EXERCISE:
In the entries below, reproduce as a numbered list every line from the line with "## Chapter 2 Effluent suspended solids" to the line with "not exist anymore.", both included, omitting blank lines.

Saved data entries:
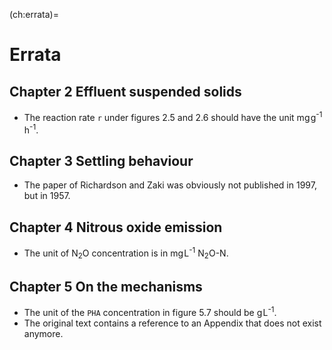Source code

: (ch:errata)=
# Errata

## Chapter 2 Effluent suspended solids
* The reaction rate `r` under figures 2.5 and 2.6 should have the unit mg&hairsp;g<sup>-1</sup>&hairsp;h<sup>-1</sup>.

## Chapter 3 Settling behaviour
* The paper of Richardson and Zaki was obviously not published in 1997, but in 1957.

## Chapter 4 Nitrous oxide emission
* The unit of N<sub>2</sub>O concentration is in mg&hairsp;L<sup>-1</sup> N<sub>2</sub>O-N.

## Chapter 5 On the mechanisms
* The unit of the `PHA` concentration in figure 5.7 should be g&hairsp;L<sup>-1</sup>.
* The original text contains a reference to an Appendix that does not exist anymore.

--

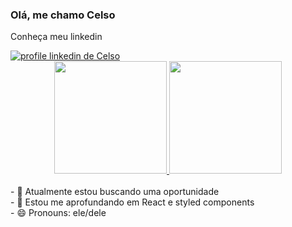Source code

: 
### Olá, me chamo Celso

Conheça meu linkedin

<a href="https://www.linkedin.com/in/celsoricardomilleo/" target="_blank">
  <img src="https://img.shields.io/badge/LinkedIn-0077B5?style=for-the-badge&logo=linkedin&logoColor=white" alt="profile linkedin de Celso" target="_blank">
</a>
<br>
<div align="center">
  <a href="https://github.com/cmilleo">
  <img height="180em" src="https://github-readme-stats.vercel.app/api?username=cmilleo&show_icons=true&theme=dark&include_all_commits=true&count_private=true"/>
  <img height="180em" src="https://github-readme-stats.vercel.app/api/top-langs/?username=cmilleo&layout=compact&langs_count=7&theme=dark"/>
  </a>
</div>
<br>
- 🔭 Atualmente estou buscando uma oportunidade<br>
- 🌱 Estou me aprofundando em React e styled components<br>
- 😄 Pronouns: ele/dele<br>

THE ANSWER:
1. ## Chapter 2 Effluent suspended solids
2. * The reaction rate `r` under figures 2.5 and 2.6 should have the unit mg&hairsp;g<sup>-1</sup>&hairsp;h<sup>-1</sup>.
3. ## Chapter 3 Settling behaviour
4. * The paper of Richardson and Zaki was obviously not published in 1997, but in 1957.
5. ## Chapter 4 Nitrous oxide emission
6. * The unit of N<sub>2</sub>O concentration is in mg&hairsp;L<sup>-1</sup> N<sub>2</sub>O-N.
7. ## Chapter 5 On the mechanisms
8. * The unit of the `PHA` concentration in figure 5.7 should be g&hairsp;L<sup>-1</sup>.
9. * The original text contains a reference to an Appendix that does not exist anymore.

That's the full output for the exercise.